3.3.3 Linking to Destination Tables
So far the only keys we have discussed are candidate keys and their associated entities, which conferred table rows their schematic uniqueness. However, candidates keys represent a fraction of the table columns that could be used for performing join operations. Table joins are simply the process of combining one (i.e., self-joining) or more tables based on reference columns from each table and a set of conditions — any column can participate in a join operation (including columns that should never be joined together — e.g., two tables with “comments” columns whose contents will seldom match up). The syntax will be covered in the next chapter, Basic Syntax (Multi-table Query): ON/JOIN Subclauses. Additionally, table joins can be reductive, neutral, or additive and thus have the potential to change the granularity, or atomic unit of analysis, for a result set — this is a critical schematic concept called join cardinality and will be discussed in greater detail in Schema and Multi-table Queries.

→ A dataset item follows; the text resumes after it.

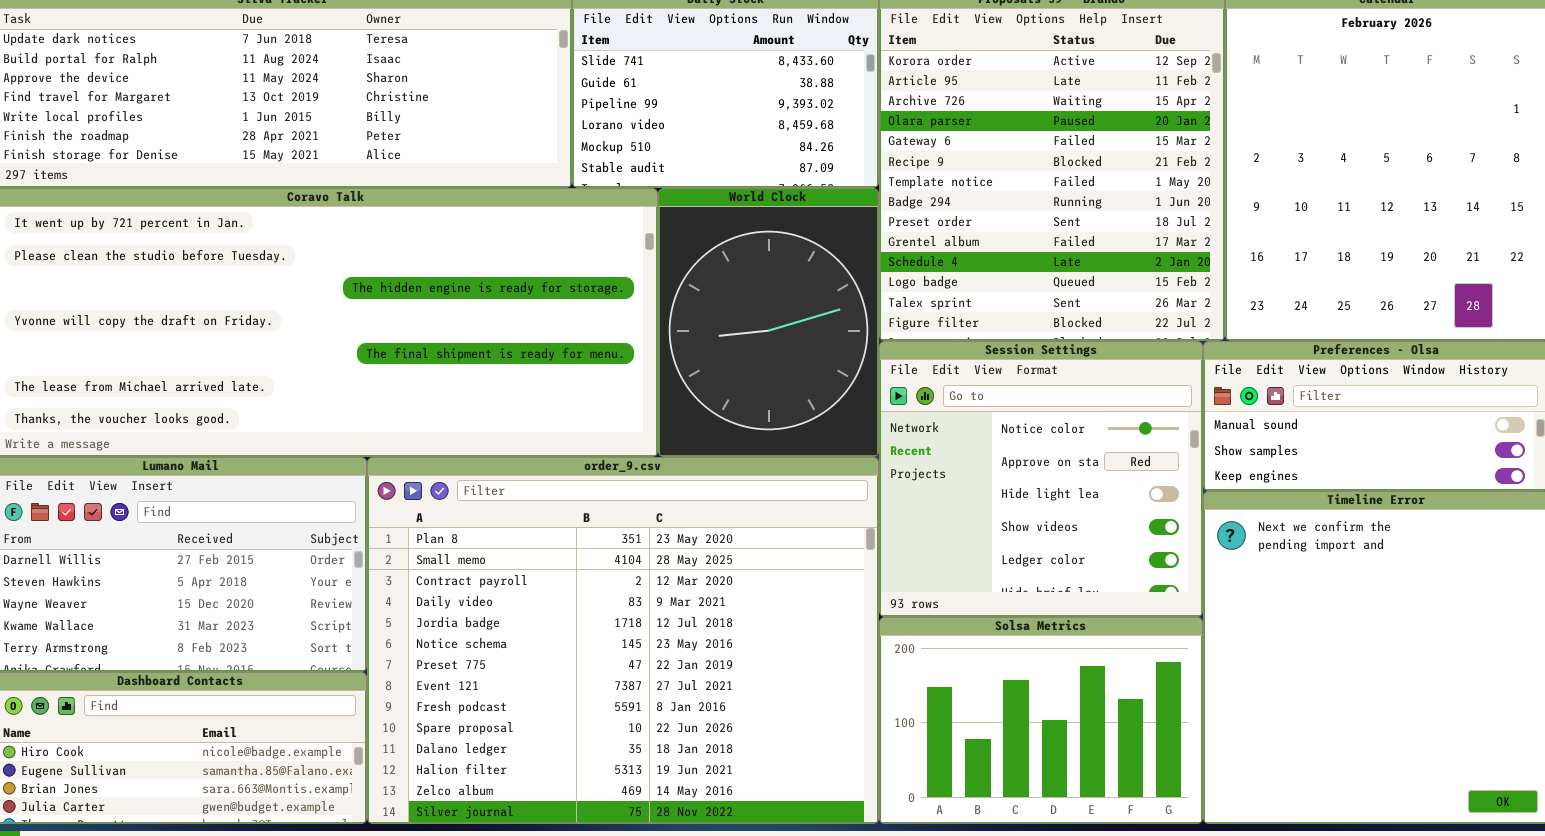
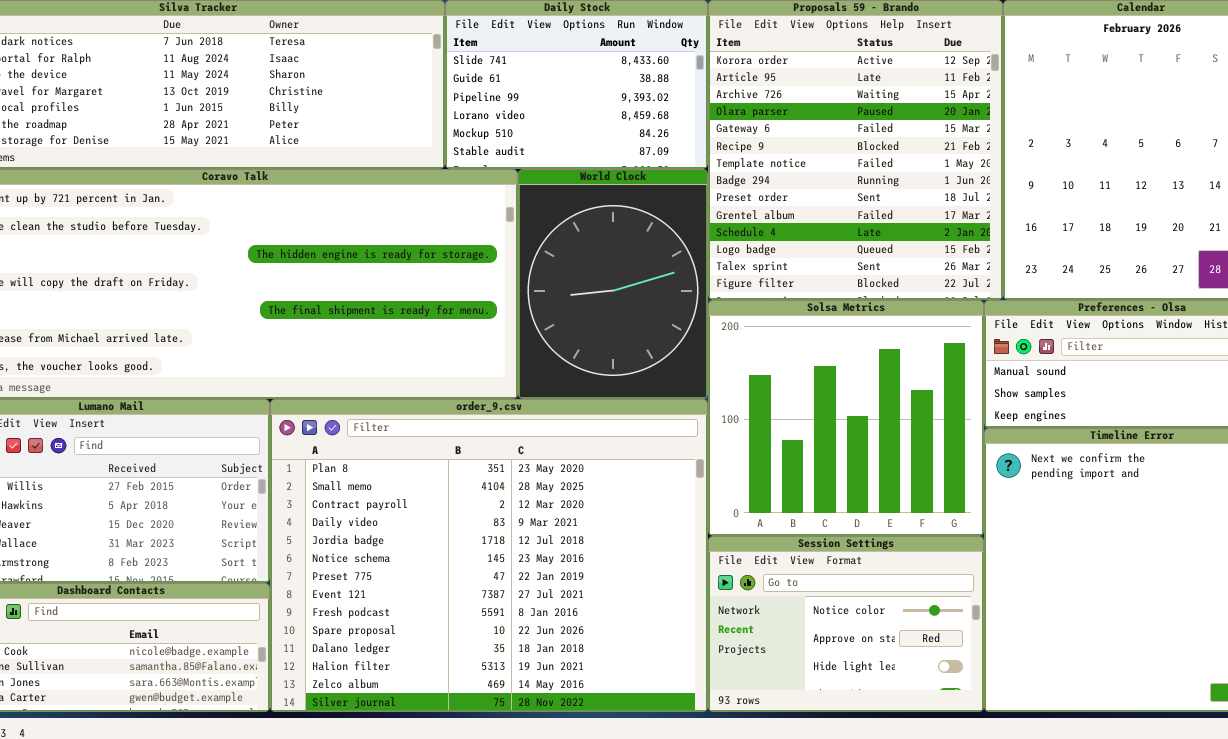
Session Settings: [879,341,1203,617] -> [708,536,984,712], moved, resized
Solsa Metrics: [879,617,1203,824] -> [708,300,984,536], moved, resized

The concept of join columns is distinct from foreign keys; which determines a table’s schematic relatedness, or its referential integrity within the schema. Foreign keys are simply source table columns that refer to the primary key of another table. As mentioned earlier, any column can participate in a table join, regardless if the source column is referencing a primary key or non-primary key in the destination table. Nonetheless, DBIs can identify potentially useful join prospects by consulting with the “Foreign Key Information” section of the Clarity Data Dictionary — using column names (regardless if they’re foreign keys or not) as search terms in the data dictionary can also help accomplish the same thing. Cross-referencing column names to their join prospects is another essential workflow for learning a database schema and deriving practical knowledge for query design.
3.3.4 Table Indexing
Indexing refers to the physical storage of table data; which implicates the structure and speed with which queries access that data. Database engineering is outside the scope of this manual (and its author’s knowledge) but table indexes are useful to DBIs for authoring more performant SQL code. In the Clarity Data Dictionary near the top after the “Primary Key” section is the “Index Information” section. There users can determine if a table column influences the storage structure of that table’s data.
For the sake of simple discussion, the most common query performance benefit of indexed columns is when they are part of predicates in the ON/JOIN subclauses (as we’ll discuss in the next chapter, Basic Syntax (Multi-table Query): ON/JOIN Subclauses or within the join or search condition of an ON subclause (which is a predicate) or WHERE clause. Indexed columns as part of expressions in the SELECT list may also help optimize query performance. Ultimately, of all the Table Columns (attributes) subsections this one is by far the least important, but could be of use for those DBIs who have progressed to the point where query execution time becomes important. Obviously, intended results that take longer are more desirable than unintended results that execute quickly.